While there are good reasons for Biden to hold off on the press conference (it can only hurt him), Americans need to hear directly from the President:
Were he advising the White House, Luntz said, he’d recommend delaying the news conference even longer, perhaps holding one at the 100-day mark. “A press conference will not help him and can only hurt him,” he said. “There’s nothing to be gained from it. His message is getting out, and it’s getting out relatively unedited and uncriticized.” Luntz added that the audience for a presidential news conference these days is shrunken and fractured. “The problem is, you’re talking to the choir,” he said. “No Trump voter will listen to Joe Biden, just as no Biden voter would listen to Donald Trump.”
…
What incentive, then, does Biden have for showing up at a news conference and risking a misstatement or garbled bit of syntax? For one, it’s in the public interest for the president to make himself routinely available to questioning by journalists. For another, there’s always the chance Biden will ace the test. Republicans have spent the past two years spreading the notion that Biden suffers from some sort of cognitive infirmity. Against that low bar, he’s bound to exceed expectations. “Here’s where I think Republicans have made a mistake,” Ari Fleischer, a White House press secretary under George W. Bush, told me. “If Joe Biden doesn’t drool all over himself at the news conference, he’s going to have done better than they expected. They set those expectations at the drool level.”
Also, if President Biden were to refuse to hold a news conference, he would be breaking an American tradition established back in 1955 with President Eisenhower.

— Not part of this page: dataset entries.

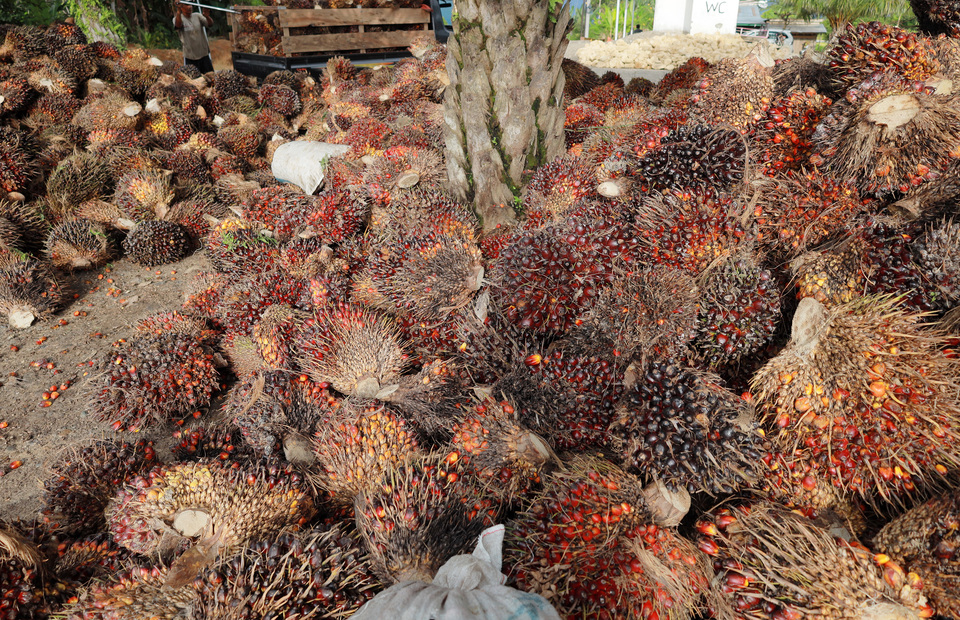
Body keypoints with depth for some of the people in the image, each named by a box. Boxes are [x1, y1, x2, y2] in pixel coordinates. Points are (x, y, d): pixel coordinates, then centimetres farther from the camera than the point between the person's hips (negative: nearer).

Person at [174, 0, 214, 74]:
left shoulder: (197, 16, 6)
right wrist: (178, 12, -40)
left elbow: (210, 24, -6)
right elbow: (178, 25, -25)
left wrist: (207, 16, -28)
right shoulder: (177, 18, -2)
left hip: (204, 54, 3)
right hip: (190, 57, -3)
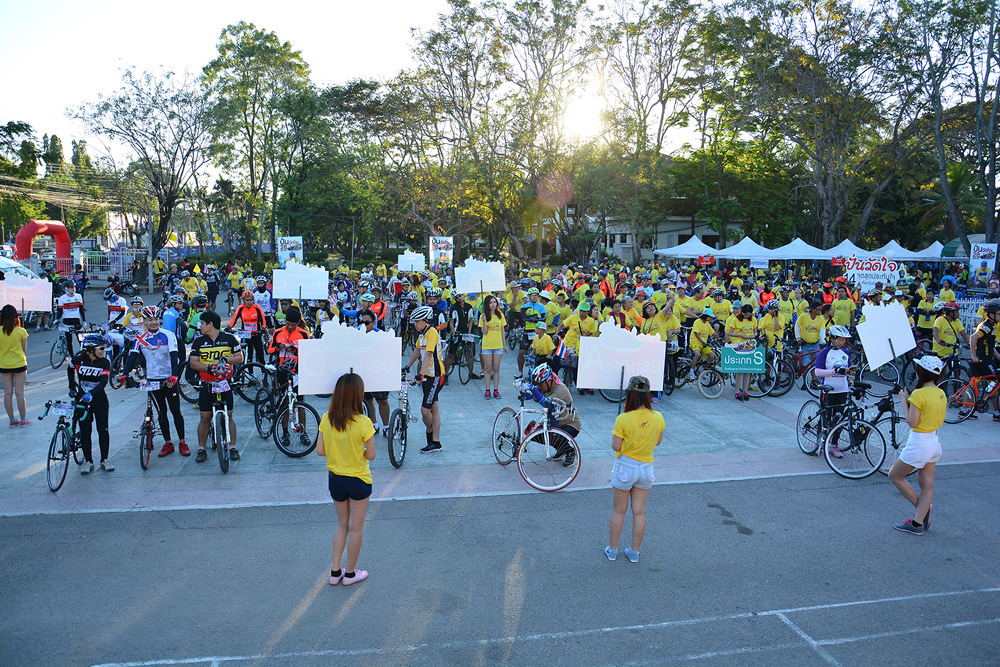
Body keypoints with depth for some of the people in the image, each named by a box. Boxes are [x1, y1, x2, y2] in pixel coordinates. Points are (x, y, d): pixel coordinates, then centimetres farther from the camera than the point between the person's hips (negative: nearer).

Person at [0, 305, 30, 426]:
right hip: (19, 364, -2)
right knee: (19, 393, 3)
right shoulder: (21, 331, -11)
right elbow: (24, 349, -2)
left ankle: (12, 420, 16)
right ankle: (23, 420, 10)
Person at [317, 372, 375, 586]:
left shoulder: (327, 419, -10)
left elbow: (320, 450, -5)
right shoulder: (363, 422, -22)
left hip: (335, 478, 4)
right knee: (356, 528, 13)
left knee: (342, 525, 22)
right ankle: (350, 573, 26)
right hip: (358, 480, -4)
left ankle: (335, 572, 27)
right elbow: (371, 455, -16)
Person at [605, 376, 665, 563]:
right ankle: (634, 552, 26)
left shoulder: (623, 419, -22)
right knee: (639, 512, 14)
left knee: (618, 511, 13)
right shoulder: (658, 417, -10)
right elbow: (658, 442, 5)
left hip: (625, 467, -3)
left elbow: (616, 446, -15)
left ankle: (612, 550, 26)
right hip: (646, 468, 3)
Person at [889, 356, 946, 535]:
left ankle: (922, 508, 13)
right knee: (927, 485, 11)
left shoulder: (919, 394, -21)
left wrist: (904, 401, -10)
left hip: (919, 444, -9)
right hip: (935, 442, 9)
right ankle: (918, 522, 16)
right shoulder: (941, 393, 4)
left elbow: (912, 422, -20)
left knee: (895, 476, 9)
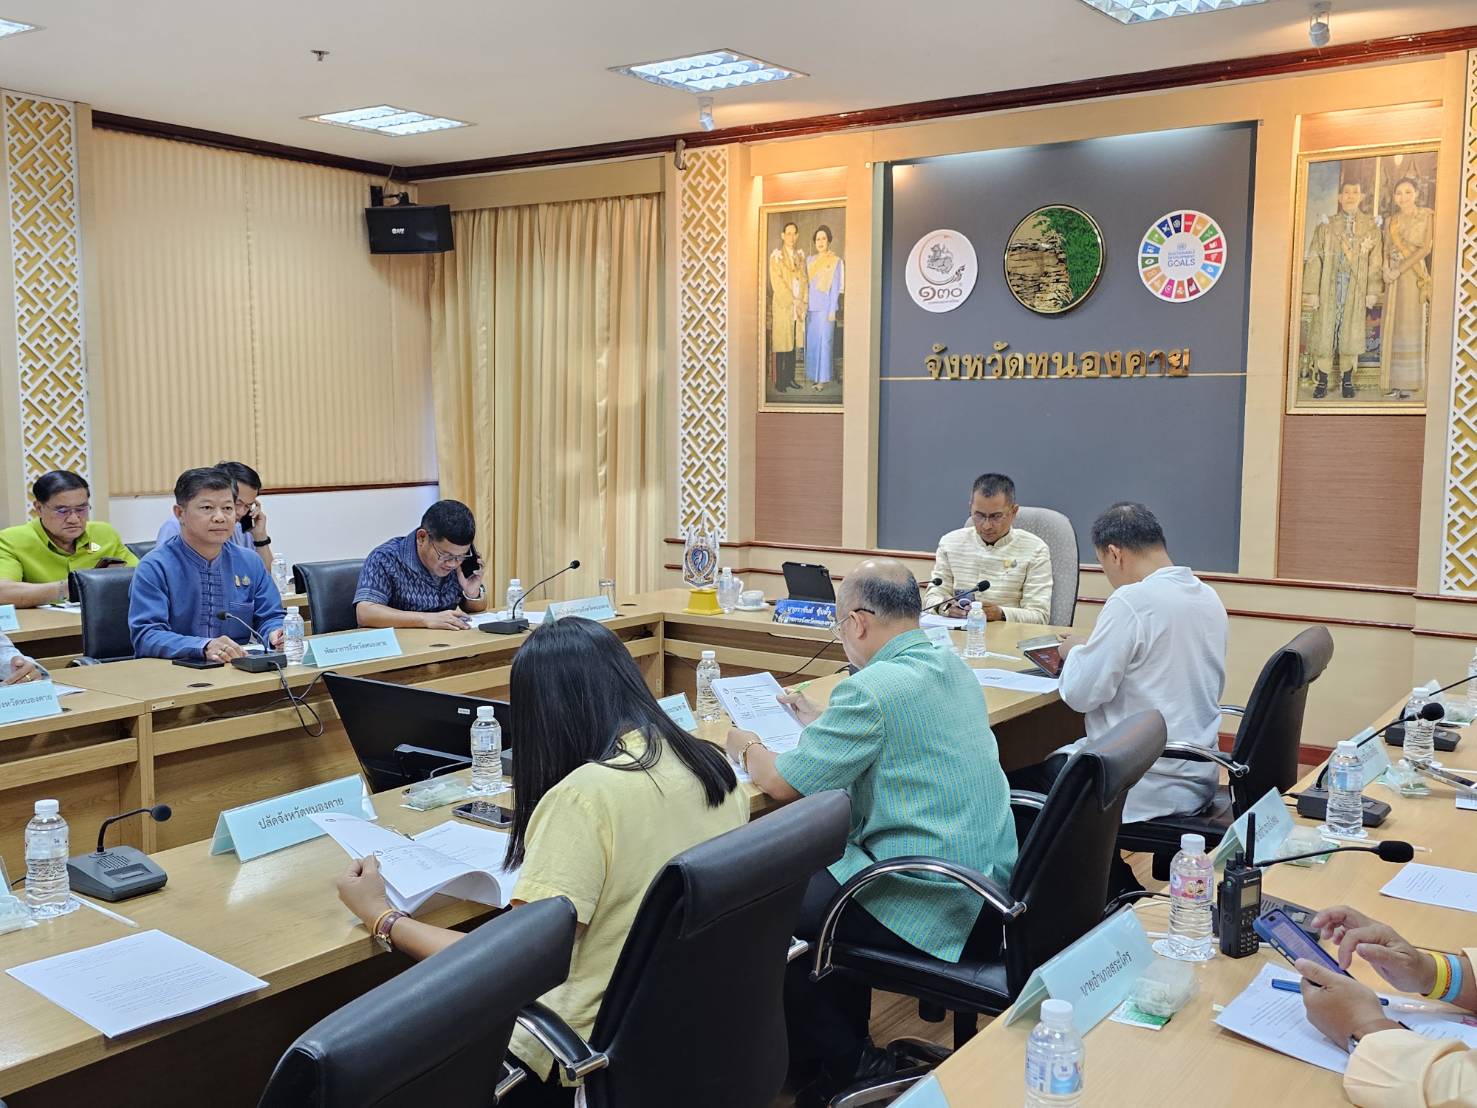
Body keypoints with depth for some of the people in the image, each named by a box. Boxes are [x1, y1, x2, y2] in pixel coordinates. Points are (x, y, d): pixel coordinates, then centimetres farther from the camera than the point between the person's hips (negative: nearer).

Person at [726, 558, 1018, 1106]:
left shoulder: (874, 689, -21)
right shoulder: (952, 667, 7)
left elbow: (784, 783, -14)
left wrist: (746, 747, 6)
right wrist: (824, 720, 30)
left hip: (936, 910, -9)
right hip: (989, 884, 9)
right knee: (817, 865, 26)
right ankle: (847, 1042, 35)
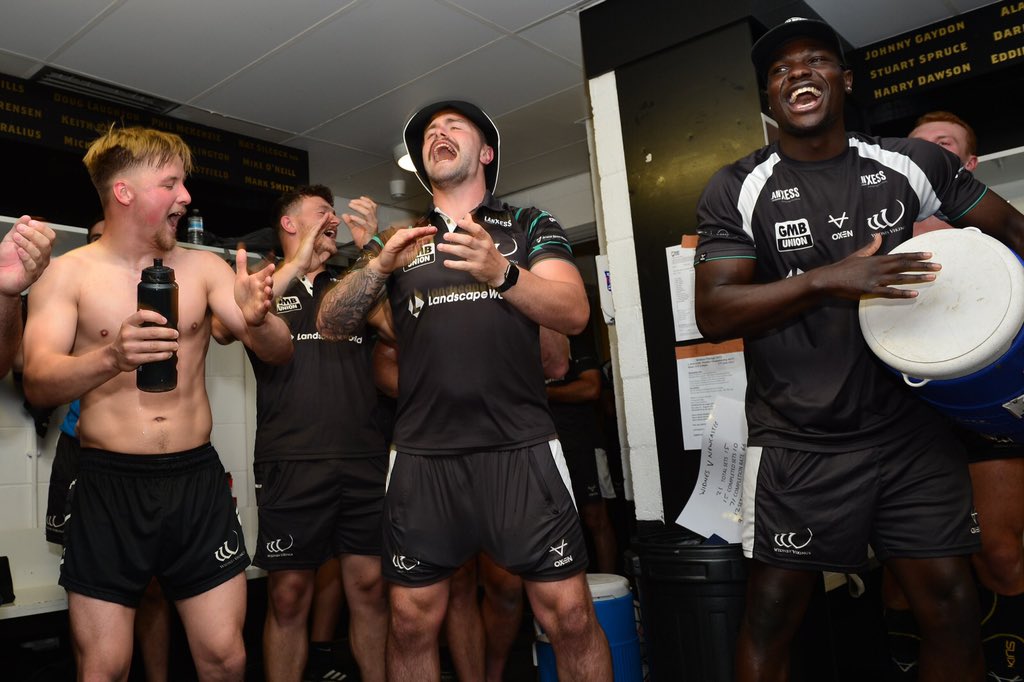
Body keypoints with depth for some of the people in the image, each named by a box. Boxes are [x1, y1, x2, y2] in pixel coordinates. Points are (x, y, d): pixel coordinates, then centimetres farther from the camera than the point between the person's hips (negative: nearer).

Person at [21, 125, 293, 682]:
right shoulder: (68, 273, -1)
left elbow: (280, 352, -1)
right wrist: (111, 357, -33)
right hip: (109, 484, -1)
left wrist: (257, 320, -25)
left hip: (198, 477, 2)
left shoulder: (203, 268, 4)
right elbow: (37, 384, -12)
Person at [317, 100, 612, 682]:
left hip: (521, 447, -2)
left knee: (570, 614, -3)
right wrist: (377, 267, -12)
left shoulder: (530, 225, 8)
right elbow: (331, 325, 7)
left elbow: (575, 313, -6)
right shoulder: (397, 242, 14)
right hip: (422, 454, 2)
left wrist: (502, 273, -24)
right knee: (412, 622, 8)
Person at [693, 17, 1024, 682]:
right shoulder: (736, 190, -3)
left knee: (953, 605, 8)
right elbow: (714, 312, -11)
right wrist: (827, 280, -23)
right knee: (772, 612, 5)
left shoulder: (912, 164, 4)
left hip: (914, 433, 3)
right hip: (799, 446, -2)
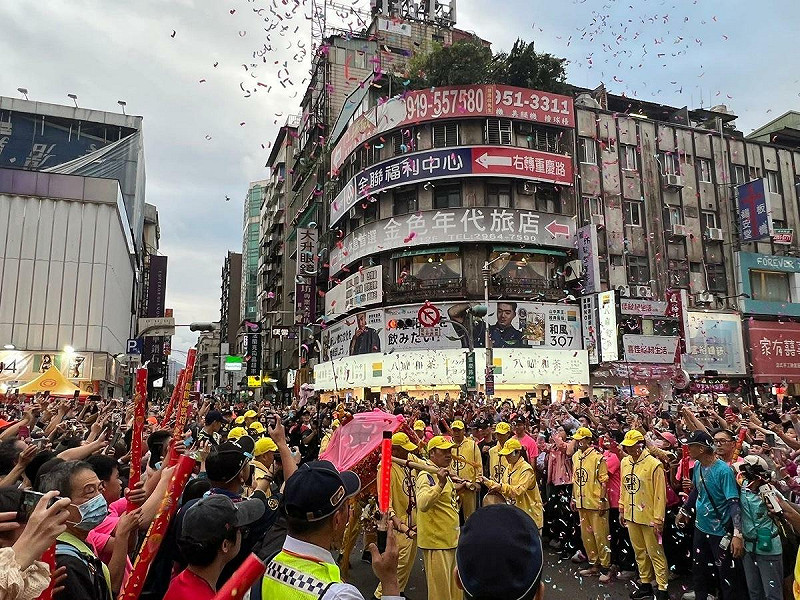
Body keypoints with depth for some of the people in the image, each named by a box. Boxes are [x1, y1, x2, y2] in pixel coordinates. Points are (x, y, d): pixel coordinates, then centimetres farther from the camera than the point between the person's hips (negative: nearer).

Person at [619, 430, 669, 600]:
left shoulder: (654, 464, -17)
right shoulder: (624, 462, 3)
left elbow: (660, 494, -15)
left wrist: (658, 520, -14)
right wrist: (622, 510, 14)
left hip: (649, 517, -6)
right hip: (631, 516, 6)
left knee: (655, 553, 4)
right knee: (639, 552, 17)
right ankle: (645, 584, 31)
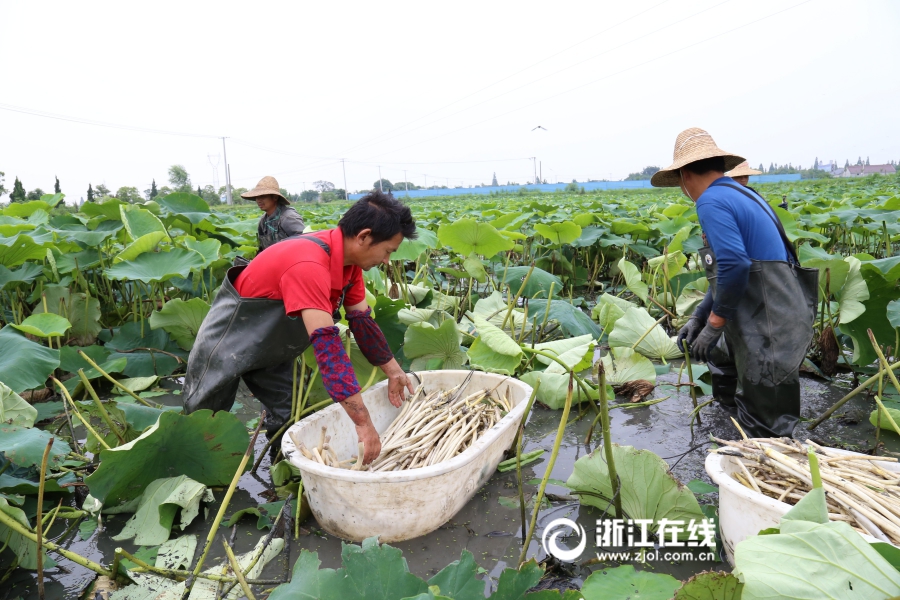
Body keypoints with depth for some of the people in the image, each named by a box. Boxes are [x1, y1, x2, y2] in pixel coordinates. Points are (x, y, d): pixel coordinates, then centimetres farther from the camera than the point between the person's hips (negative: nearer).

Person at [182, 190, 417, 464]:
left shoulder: (348, 259, -12)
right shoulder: (309, 265, -39)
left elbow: (362, 319, -2)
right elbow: (327, 345, -44)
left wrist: (393, 371, 0)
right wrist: (363, 422, -43)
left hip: (272, 351, 8)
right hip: (228, 345, -7)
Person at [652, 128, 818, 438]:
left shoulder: (711, 201, -14)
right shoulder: (739, 193, 16)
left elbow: (734, 266, -24)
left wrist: (713, 325, -12)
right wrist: (698, 317, 16)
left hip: (770, 328, -10)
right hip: (775, 319, 10)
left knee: (766, 432, 1)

In advance of the Biden event, Washington Post writer Margaret Sullivansure hopes that reporters won’t use the event as an opportunity to showboat and treat Biden the same as they did Trump :
But when President Biden steps to the lectern Thursday, the pressure will also be on the White House press corps themselves, as reporters recalibrate after the tumultuous, misinformation-filled years of Donald Trump to a president who is far less showy and, to date, much more truthful.
It’s a major test for news organizations and reporters in covering Biden.
And Joe Lockhart, a press secretary under President Bill Clinton, fears the press corps won’t be able to resist walking in with the mentality of, “We’re gonna show all the MAGA people we can be just as tough on Biden as we were on Trump.”
The burgeoning number of migrants — including thousands of children — is a legitimate concern and a valid story. But much of the news media seems to be using it to show that they intend to present Biden in just as critical a light as they often did Trump — regardless of whether that’s deserved.
Of course, the administration hasn’t helped this dynamic by refusing news media access to government detention facilities. That pushes a lot of buttons for reporters who are hard-wired to equate transparency with policy wisdom. Which isn’t always the case.
It sure sounds to me like Sullivan is pleading with reporters to treat Biden with kid-gloves. But if she wants to be taken seriously, shouldn’t she be demanding that the press treats Biden like they did Trump? Equal-opportunity reporting… Further, if the press wants the public to trust their reporting, the goal should always be to treat both Democratic and Republican presidents the same. [Ed. Of course, that’s not how things work in real life, but still…] Moreover, what is happening at our Southern border is indeed a crisis by any definition, and should be recognized as such by both the Biden administration and the press. This is a dire situation that deserves serious scrutiny and inquiry, and it shouldn’t matter who is currently sitting in the Oval Office. It shouldn’t matter but it always does.